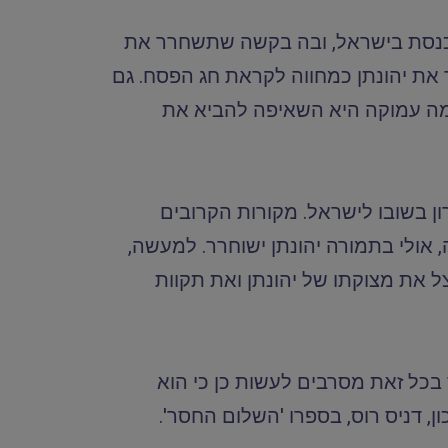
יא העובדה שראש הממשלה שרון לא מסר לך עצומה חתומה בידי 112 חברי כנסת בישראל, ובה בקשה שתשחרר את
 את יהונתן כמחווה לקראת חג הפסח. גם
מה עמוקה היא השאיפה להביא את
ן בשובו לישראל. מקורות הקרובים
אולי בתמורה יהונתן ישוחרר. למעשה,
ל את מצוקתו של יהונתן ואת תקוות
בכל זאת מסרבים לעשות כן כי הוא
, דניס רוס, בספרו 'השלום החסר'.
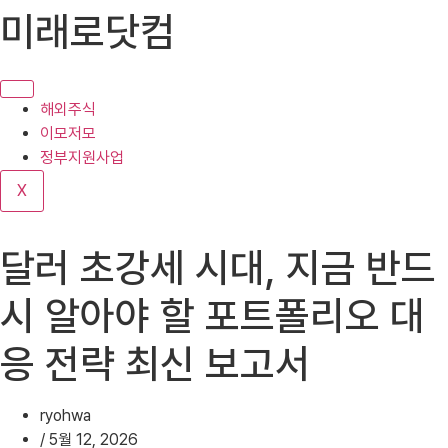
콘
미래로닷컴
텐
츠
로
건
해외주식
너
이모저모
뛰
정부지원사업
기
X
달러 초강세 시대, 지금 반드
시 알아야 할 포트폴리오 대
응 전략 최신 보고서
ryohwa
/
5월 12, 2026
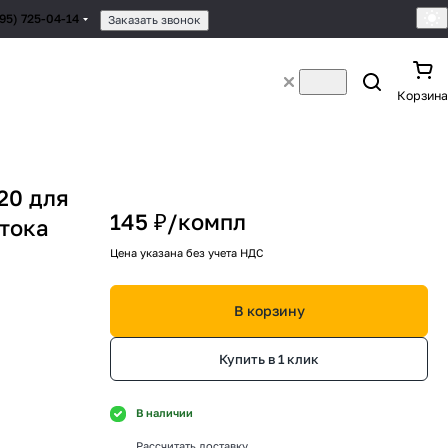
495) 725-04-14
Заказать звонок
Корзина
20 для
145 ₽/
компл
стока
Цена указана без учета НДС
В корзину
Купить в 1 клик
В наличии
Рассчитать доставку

====

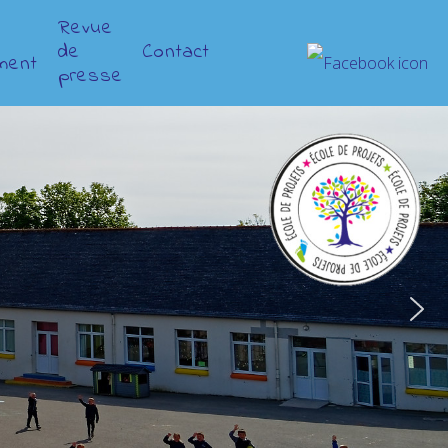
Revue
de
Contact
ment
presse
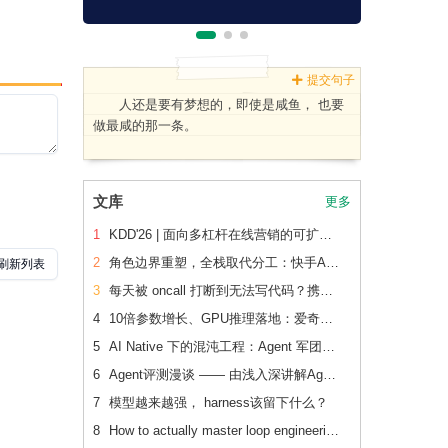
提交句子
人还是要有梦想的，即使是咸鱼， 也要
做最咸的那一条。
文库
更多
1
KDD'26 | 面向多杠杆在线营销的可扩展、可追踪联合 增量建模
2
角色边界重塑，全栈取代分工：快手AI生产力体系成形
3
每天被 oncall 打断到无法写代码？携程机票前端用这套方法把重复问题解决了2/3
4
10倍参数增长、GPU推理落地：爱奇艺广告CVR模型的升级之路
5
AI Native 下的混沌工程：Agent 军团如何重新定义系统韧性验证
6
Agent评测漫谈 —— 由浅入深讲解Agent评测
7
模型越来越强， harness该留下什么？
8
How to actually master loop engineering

====

What lines in the listing above contain the word "יהונתן"? Show each one.

_Task response_:
 את יהונתן כמחווה לקראת חג הפסח. גם
אולי בתמורה יהונתן ישוחרר. למעשה,
ל את מצוקתו של יהונתן ואת תקוות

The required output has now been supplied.